**What to work on:**
Retype every text line of the records below character for character, leaving the pictures out of your answer.

Source records
———

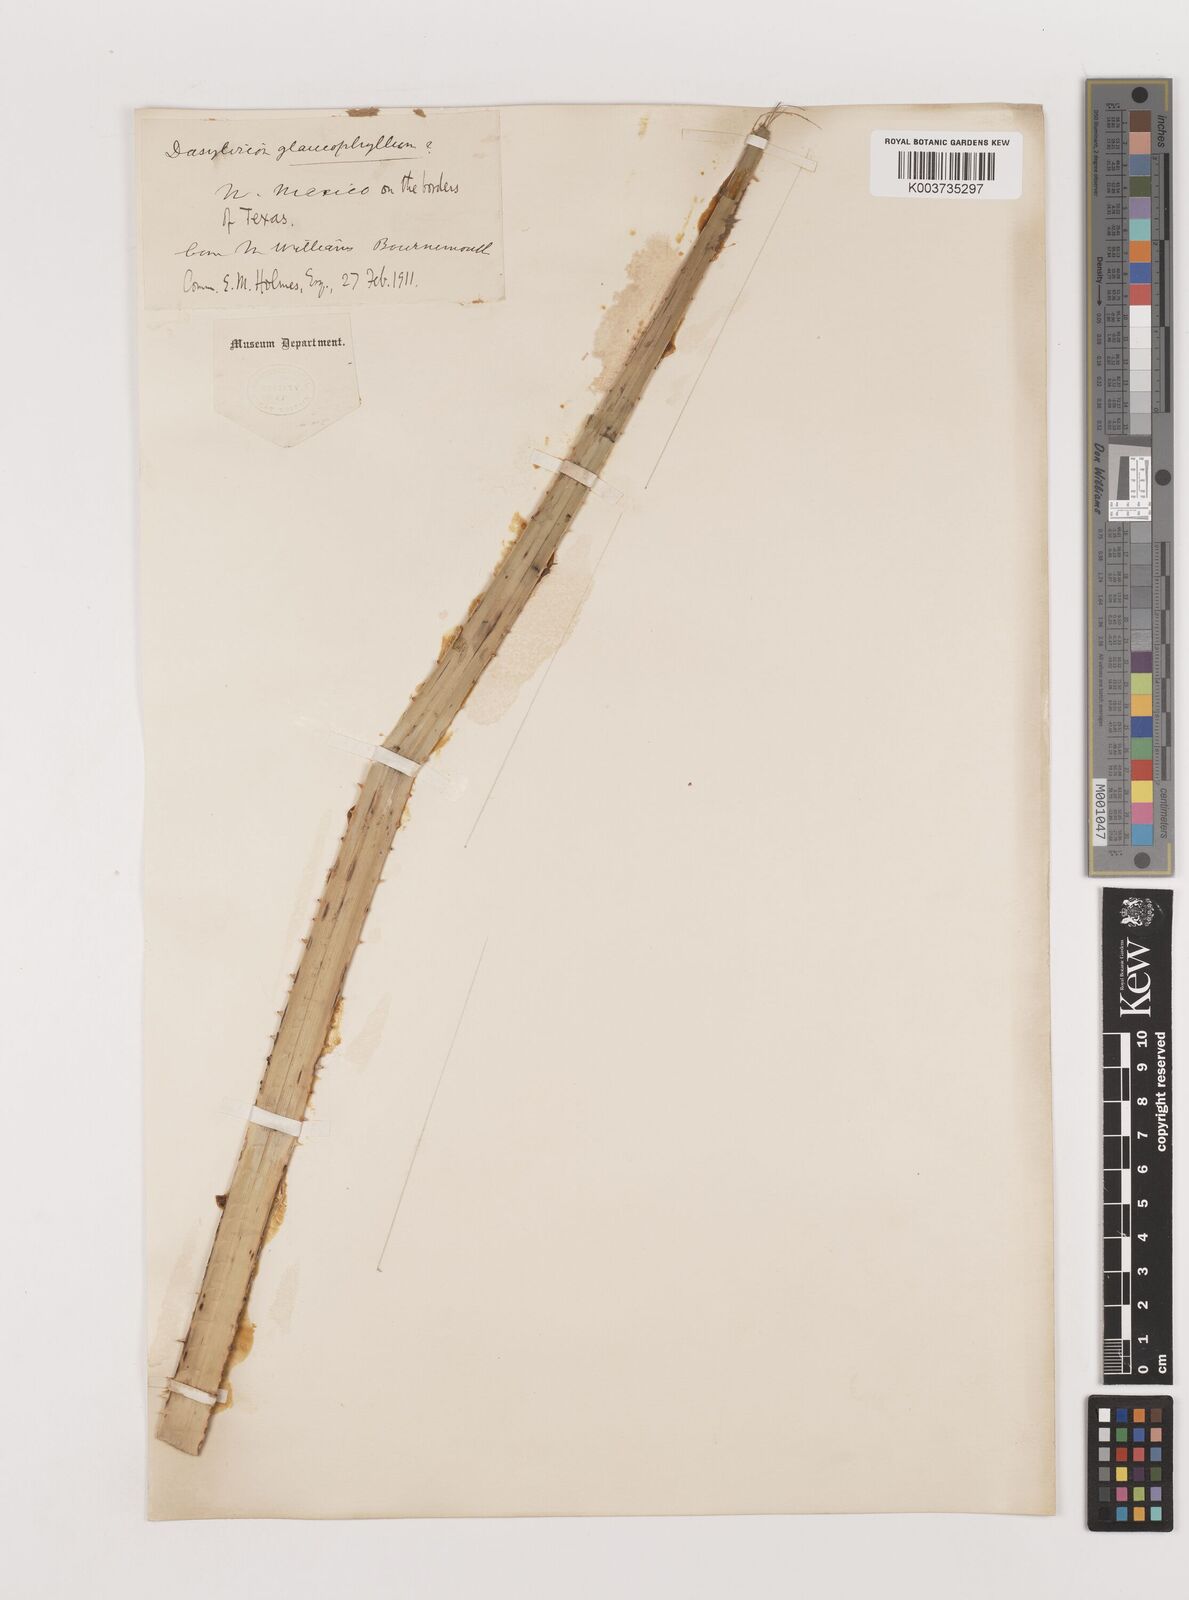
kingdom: Plantae
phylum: Tracheophyta
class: Liliopsida
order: Asparagales
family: Asparagaceae
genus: Dasylirion
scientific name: Dasylirion glaucophyllum
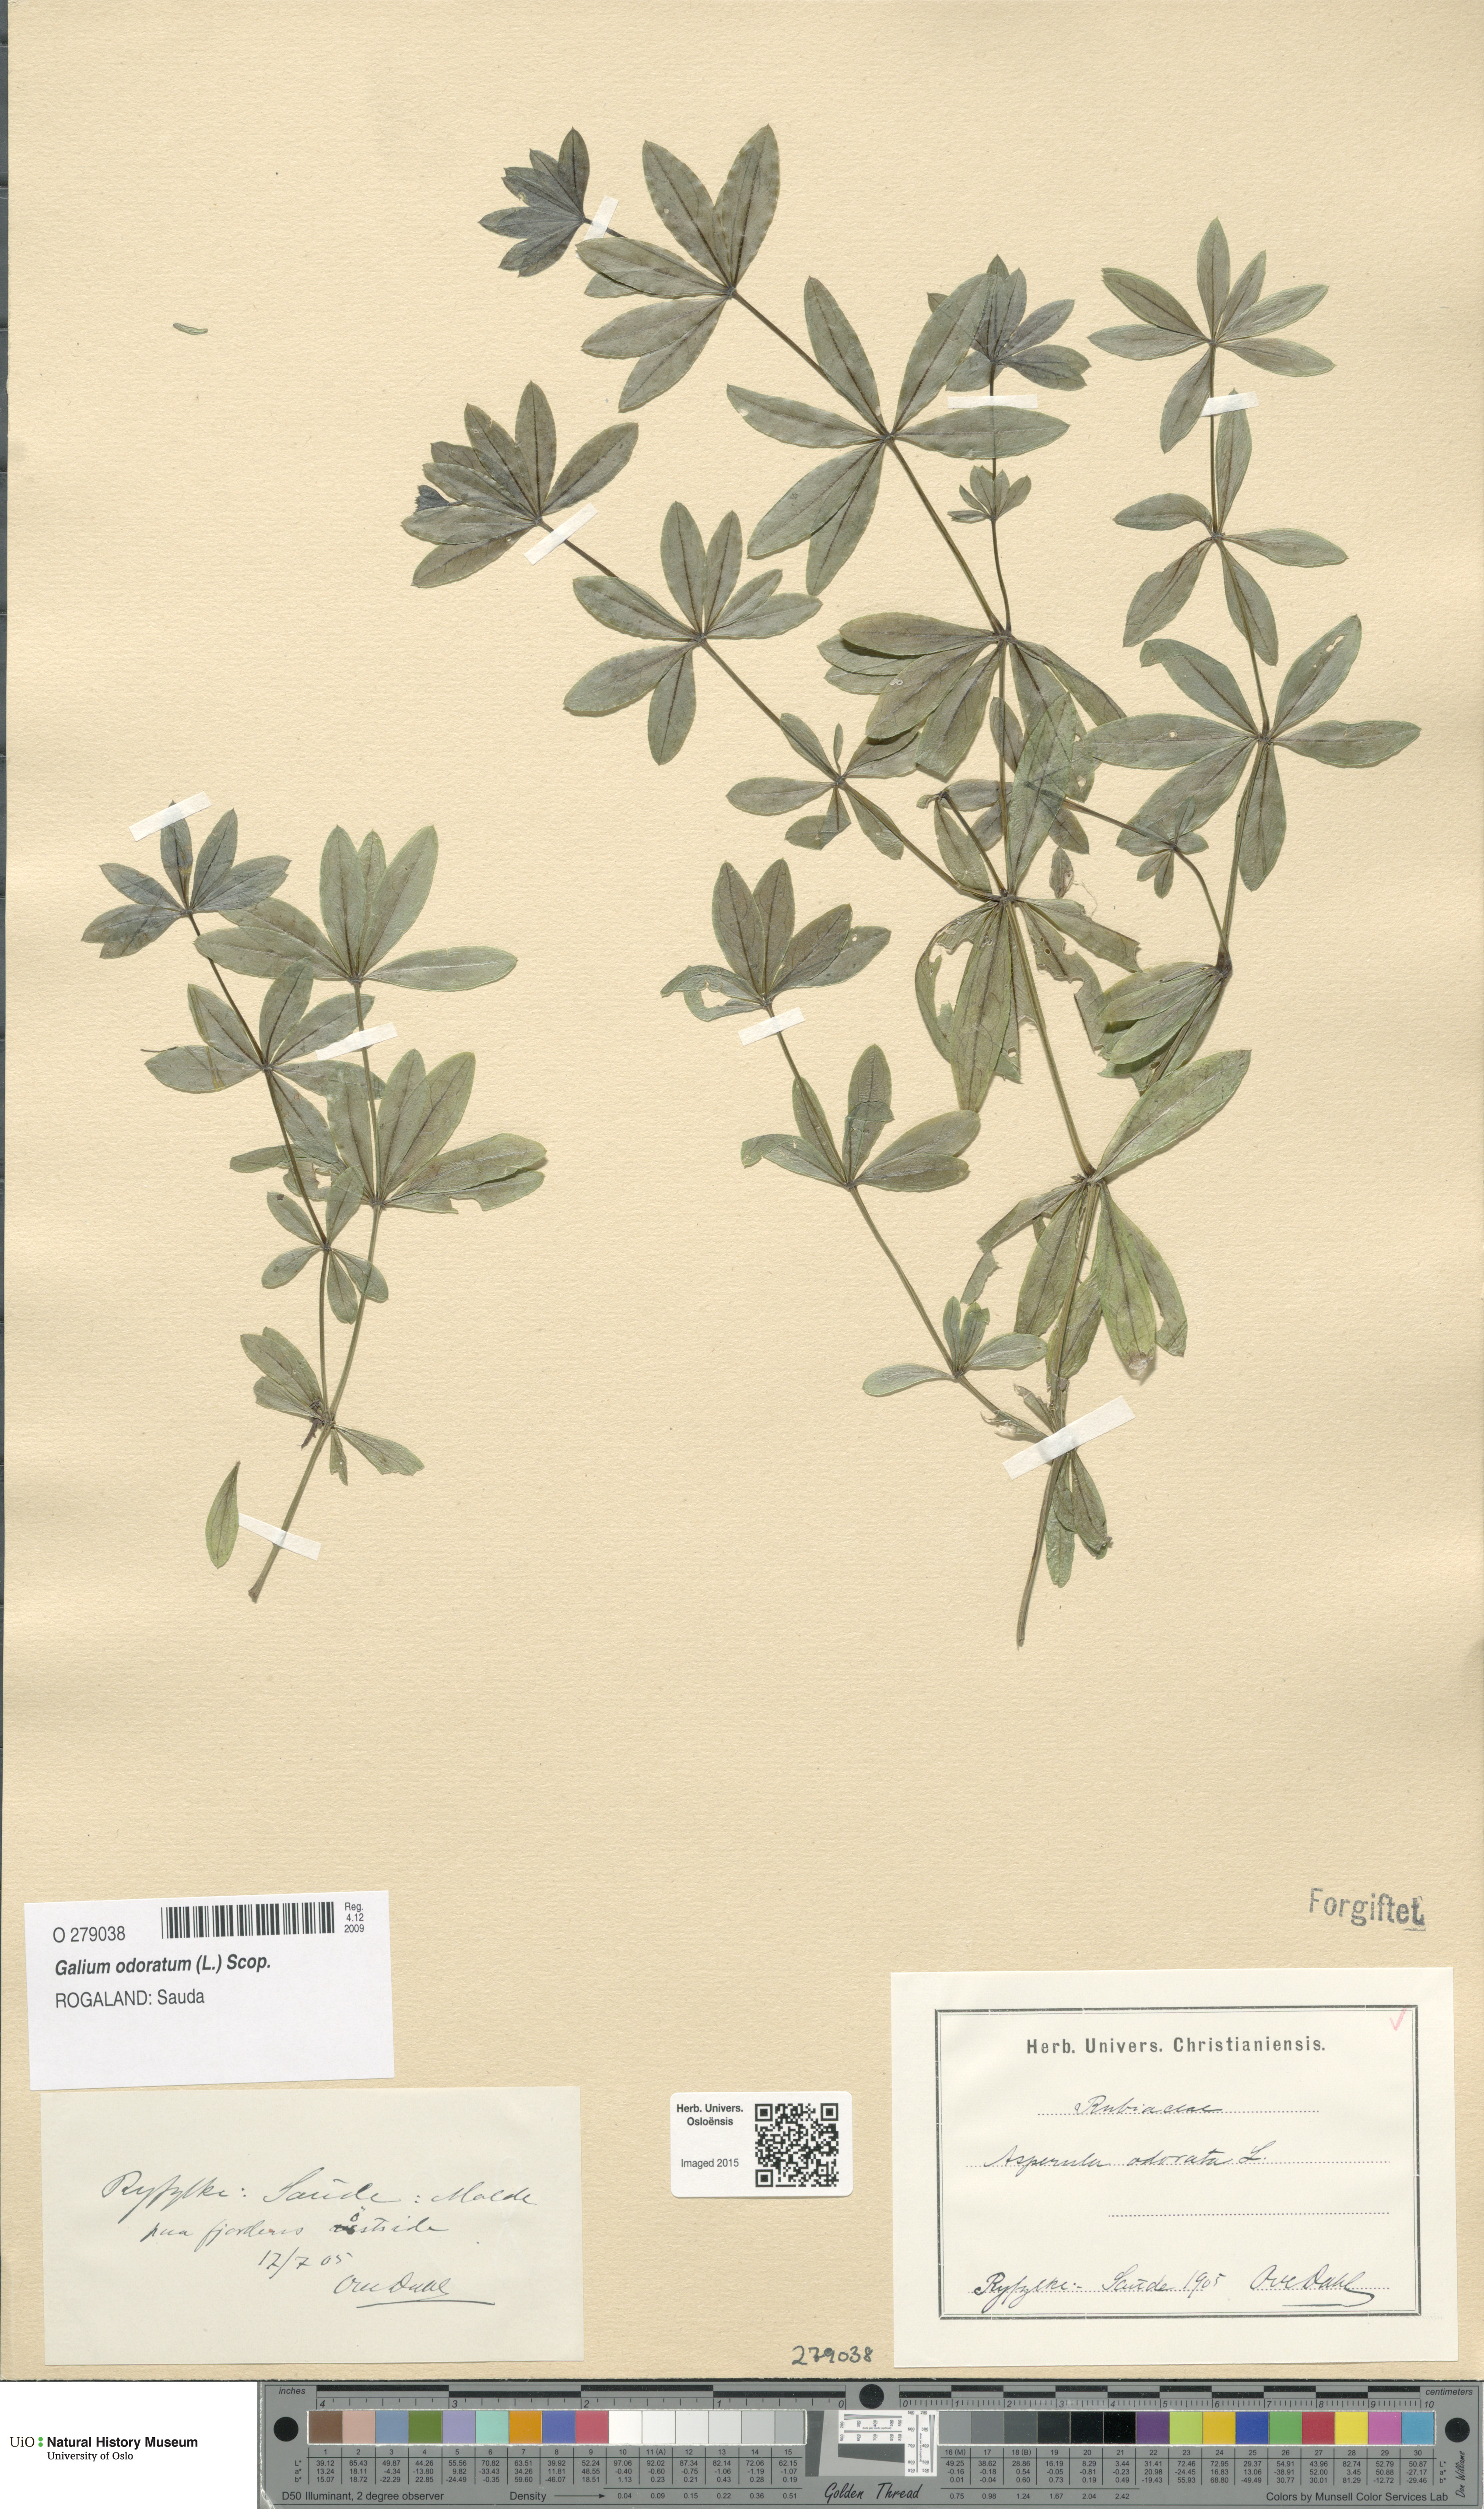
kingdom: Plantae
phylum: Tracheophyta
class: Magnoliopsida
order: Gentianales
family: Rubiaceae
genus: Galium
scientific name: Galium odoratum
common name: Sweet woodruff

———

**Finished answer:**
kingdom: Plantae
phylum: Tracheophyta
class: Liliopsida
order: Asparagales
family: Asparagaceae
genus: Dasylirion
scientific name: Dasylirion glaucophyllum
kingdom: Plantae
phylum: Tracheophyta
class: Magnoliopsida
order: Gentianales
family: Rubiaceae
genus: Galium
scientific name: Galium odoratum
common name: Sweet woodruff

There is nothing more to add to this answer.